Podobnie jak hordy Attyli, króla Hunów, którzy pozostawili po sobie tylko spustoszenie i śmierć. W ten sposób garimpeiros przybywają w stadach, górnicy bez narodowości, zdewaluowani z powodu swojego bycia i zahipnotyzowani obietnicą złota, które niszczą w ślad za nimi i bez litości, co natura w Amazonii kosztowała miliony dolarów. lata budowania.
Ale czy garimpeiros naprawdę są nielegalni i tajni górnicy?
Szacuje się, że kiedy mówimy o garimpeiros, zaangażowanych jest ponad 800 tysięcy osób. Gdzie na północy Brazylii, na granicy z Wenezuelą, w rezerwacie Yanomami lub na terytorium rdzennym, działa ponad 80 tysięcy garimpeiros, terroryzując i wysiedlając rdzenną ludność.
Z większą liczbą pasów startowych niż lotnisko we Frankfurcie w Niemczech czy lotnisko w Miami w USA. Przekraczając wszelkie kreatywne szacunki, zbudowali ponad 300 „tajnych” torów (bo każdy wie, gdzie się znajdują), które służą jako ruch drogowy dla ponad 800 taksówek powietrznych, a raczej autobusów.
Szacuje się, że działa około 10 000 maszyn wydobywczych i ponad 2 000 pogłębiarek, które myją ziemię rzek w celu usunięcia złota.
Z miłych „oficjalnych” danych wynika, że garimpeiros w Amazonii wydobywa około 60 ton złota rocznie, ale w przypadku bezpośrednich menedżerów biznesowych rzeczywista eksploatacja wynosi średnio około 200 ton rocznie.
Ale kto finansuje taką potworną logistykę?
Koszty operacyjne nie są tanie, a garrimperios są w stanie zapłacić 10 000 dolarów za pompę silnikową, 1 000 dolarów za kilka metrów węża, 10 000 dolarów za ranczo wykonane z desek i cynku, 500 dolarów za transport lotniczy między obozami i obozami. wysokie koszty towarów i usług tych wędrownych ludów.
Odpowiedź jest już znana wszystkim: duże międzynarodowe koncerny wydobywające złoto, na czele z między innymi Belgią, Kanadą, Anglią, Holandią, USA.
Te same kraje, które na światowych szczytach poświęconych środowisku, mówią nam o zrównoważonym, zrównoważonym, znośnym i tak oburzającym rozwoju.
Co oszukani obywatele tych cywilizowanych krajów pomyśleliby o swoich symbolicznych spółkach wydobywczych, które są bez wątpienia intelektualnymi autorami zniszczenia Amazonki i które stymulują i finansują jedno z najgorszych ekobójstw, jakie ma miejsce na świecie? .

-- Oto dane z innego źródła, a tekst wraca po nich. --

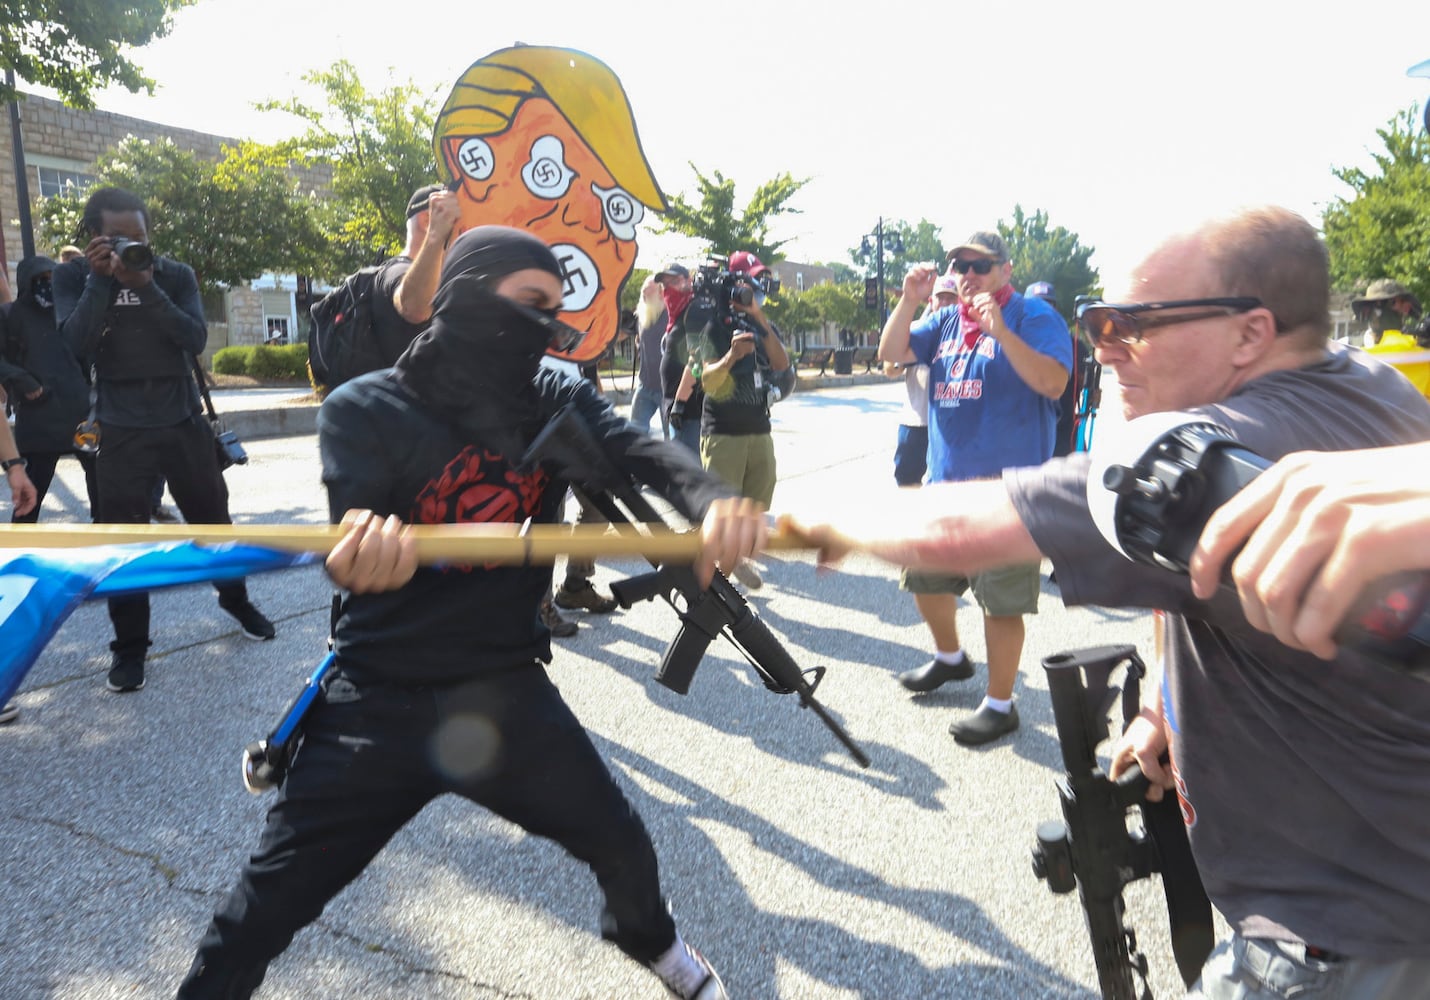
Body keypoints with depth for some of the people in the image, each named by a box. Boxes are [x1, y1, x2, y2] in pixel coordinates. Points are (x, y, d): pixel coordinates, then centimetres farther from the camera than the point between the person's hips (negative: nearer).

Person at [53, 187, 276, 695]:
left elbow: (196, 338, -12)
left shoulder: (176, 273, 0)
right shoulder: (73, 276, -1)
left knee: (213, 520, 12)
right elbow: (77, 343, -15)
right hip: (121, 432, -1)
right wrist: (101, 278, -22)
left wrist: (146, 288, -23)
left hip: (184, 423, 1)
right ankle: (129, 645, 11)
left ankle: (236, 600, 34)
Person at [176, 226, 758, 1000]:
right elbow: (356, 554, -21)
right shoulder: (366, 410, -10)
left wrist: (714, 501, -40)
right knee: (264, 908, 2)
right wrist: (368, 544, -47)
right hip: (379, 703, -2)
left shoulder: (556, 401, -2)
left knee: (623, 848, 8)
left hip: (508, 694, 3)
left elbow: (646, 455, -18)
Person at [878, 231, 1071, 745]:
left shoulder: (1034, 317, -6)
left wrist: (1000, 330, -27)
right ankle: (949, 657, 45)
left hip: (1006, 485, -7)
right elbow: (892, 352, 7)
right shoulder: (945, 321, 13)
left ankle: (1000, 704, 15)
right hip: (944, 480, 8)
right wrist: (910, 299, -6)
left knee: (1000, 597, -2)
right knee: (925, 577, 20)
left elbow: (1053, 383, -19)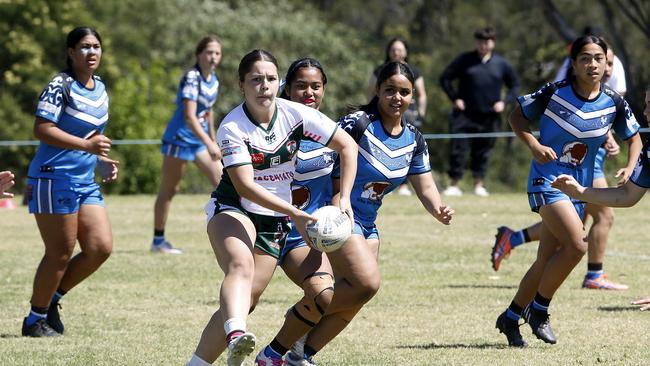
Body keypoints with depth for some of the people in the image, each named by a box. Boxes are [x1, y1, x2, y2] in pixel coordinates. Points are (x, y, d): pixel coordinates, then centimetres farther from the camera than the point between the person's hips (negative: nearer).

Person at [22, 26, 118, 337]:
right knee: (60, 254, -3)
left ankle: (51, 299, 19)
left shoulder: (99, 88, 13)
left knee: (101, 248, 2)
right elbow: (42, 130, -22)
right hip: (54, 179, -8)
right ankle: (36, 320, 13)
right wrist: (87, 145, -27)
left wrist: (104, 161, 11)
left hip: (86, 181, 8)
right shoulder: (60, 87, -13)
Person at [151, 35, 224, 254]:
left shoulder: (213, 80, 6)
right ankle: (158, 241, 9)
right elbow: (189, 116, -28)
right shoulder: (192, 78, -20)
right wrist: (209, 144, -34)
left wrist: (213, 139, 23)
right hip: (180, 138, -8)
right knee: (169, 190, 1)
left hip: (200, 140, 8)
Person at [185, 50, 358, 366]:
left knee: (245, 300, -7)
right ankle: (236, 337, -60)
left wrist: (344, 198, -9)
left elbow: (347, 146, 0)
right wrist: (296, 214, -30)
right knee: (241, 266, -35)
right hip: (232, 209, -5)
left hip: (274, 221, 5)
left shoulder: (295, 114, -8)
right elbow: (245, 186, -24)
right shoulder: (232, 127, -17)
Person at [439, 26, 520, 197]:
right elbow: (445, 78, 7)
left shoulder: (501, 64, 7)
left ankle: (479, 184, 16)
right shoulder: (464, 60, 2)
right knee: (458, 149, -6)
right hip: (465, 114, -1)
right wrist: (454, 98, -4)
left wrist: (504, 101, 0)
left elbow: (515, 85, 16)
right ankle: (454, 185, -1)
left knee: (482, 152, 6)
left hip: (489, 117, 1)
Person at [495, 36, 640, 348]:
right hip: (547, 179, -5)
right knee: (577, 245, -22)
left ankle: (510, 318, 23)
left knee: (547, 261, 6)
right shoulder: (554, 93, -12)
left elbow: (634, 138, 12)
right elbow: (516, 117, 0)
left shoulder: (614, 104, -2)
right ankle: (538, 309, -5)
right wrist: (535, 146, -16)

Miejmy nadzieję, że wkrótce nadejdzie dzień, w którym ścieżki i masowe marsze „oburzonych” narodów zostaną podane w obronie wielkiego zielonego płuca planety Ziemia i będą prosić o wybaczenie w imieniu ludzkości za wszystkie wielkie szkody, które poczyniły.
Jest to małe miasteczko w departamencie Guaira w Paragwaju. Prowadzi do niego droga gruntowa, gdyż droga asfaltowa kończy się dwadzieścia kilometrów wcześniej; Znana z produkcji yerba mate, ma też niespodziankę do niedawna nieznaną: żyłę złota.
W 2007 r. Kanadyjska firma Latin American Minerals, Inc, kupiła kopalnie w Paragwaju na podstawie umowy z rządem Paragwaju; firma uważa, że przełęcz Yobai może zawierać jedne z największych złóż złota na świecie. Prace wydobywcze są utrzymywane w tajemnicy, podobnie jak ilości wydobywanego złota, negocjacje z rządem itp.
Chociaż odkrycie złotej żyły zwiększyło dobrobyt na przełęczy Yobai, przyniosło również szereg problemów środowiskowych, zwłaszcza znaczące zanieczyszczenie rtęcią pobliskich rzek.
„Garimpeiros” zajmują się niemal rzemieślniczym wydobyciem złota w żyle, która nie jest kontrolowana przez kanadyjską firmę; Stosując techniki sprzed dwóch wieków, co groziło zapadnięciem się lub zatruciem rtęcią, kamień jest wydobywany z żyły, a następnie myty różnymi technikami w młynach lub nawet ręcznie w naczyniach, mieszany z rtęcią w celu oddzielenia złota i ekstrahowany Doprowadza to później do wrzenia mieszaniny.
To krótkie sprawozdanie ma być również podziękowaniem dla życzliwych ludzi, którzy się w nim pojawiają i którzy każdego dnia podtrzymują nadzieję na zmianę na lepsze w swoim życiu.